Now because we’re working through the main wound we’re going to go ahead and hydrate the side port incisions because we aren’t going to need to get back to those very much. Now we will remove the OVD. So everything is a little smaller, the eyes a little smaller, so everything just has to be more careful.

So, I am going to put a safety suture in, and just basically need a single suture.

Trainee: Do you think there is some subconjunctival infiltration around the wound?

Dr. Lane: Just a little swelling from the fluid that we used to close the wound.

There we have it, at the end looks good.

Download Recording

new_button_high-quality

new_button_standard-quality

July 28, 2017

2 comments

  1. 3 comments / differences:

    1. A good 4 quadrant hydrodissection is useful in children / soft cataracts. Else, it takes forever to get the epinucleus and cortex out. I would especially target the superior sub incisional area during hydrodissection. Of course, you need to bear in mind that sometimes the nuclear material pops out of the bag in children but it is not a big concern. The technique of completing the hydrodissection by pushing the lens after the “wave” doesn’t work well in children.

    2. I would prefer a clear corneal incision in aniridia. The use of cautery and suturing of scleral tunnel and conjunctiva creates more damage to the limbal area. The post-operative peri-limbal inflammation is higher with scleral tunnel. A sutured corneal incision will hold well in a 7 year old.

    3. Aniridia is often associated with macular issues. photosensitivity and nystagmus. This makes Yag laser capsulotomy very difficult. I would have done a primary posterior capsulotomy with anterior vitrectomy in this case to eliminate the risk of PCO.

  2. 1. Complete hydrodissection is always helpful in making the overall procedure easier and safer. Because these lenses are so often soft the lens nucleus during hydrodissection often pops up and out of the bag so frequent pushing of the lens posteriorly is a nice technique not so much to enhance the fluid wave but to “decompress” the bag to prevent forward movement of the lens/nucleus.

    2. I would defend the use of a scleral incision in young patients even if they have aniridia and potential gimbal issues. The incision is small – 2.4mm in this case so significant disruption of the conjunctiva is minimal, cautery is light and the incision is more stable and watertight in the sclera than it is with a clear cornea incision in a young patient with low corneal/scleral rigidity. Scleral incisions also heal more quickly. These are all important factors in young patients who are more likely to rub their eyes and be involved in minor trauma around their eyes in the postoperative period. In adults I would have no qualms using a clear corneal incision.

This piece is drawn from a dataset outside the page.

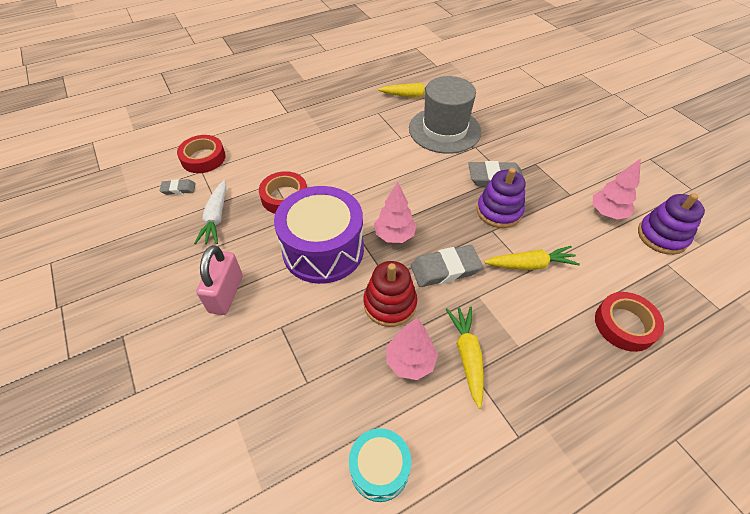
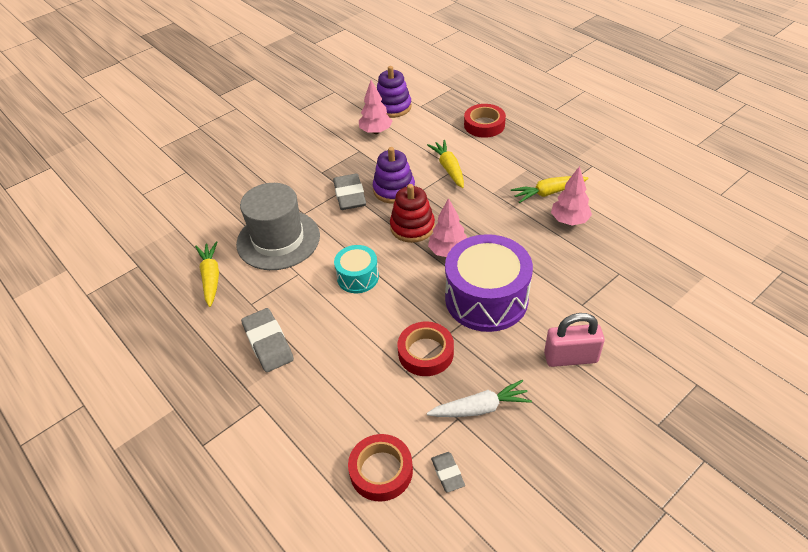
camera: 100 degrees left, 5 degrees down
(379, 469) = (652, 222): turquoise drum -> turquoise drum (358, 277)
(390, 304) = (524, 241): red stacking toy -> red stacking toy (412, 227)
(445, 269) = (474, 214): grey eraser -> grey eraser (268, 343)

    3. I have found 7 year olds to be very cooperative at the slit lamp especially since the surgeon will have seen them on multiple occasions pre and post operatively. The child becomes very familiar and at ease with the doctor. In my experience PCO does not occur for several or more years and I have never had a difficult time with Yag. Because PCO can occur within weeks after surgery in younger patients (2 years of age and younger) and difficulty getting them to the Yag laser I do recommend the technique described or use of a posterior casulorhexis and prolapse of the optic behind the rhexis.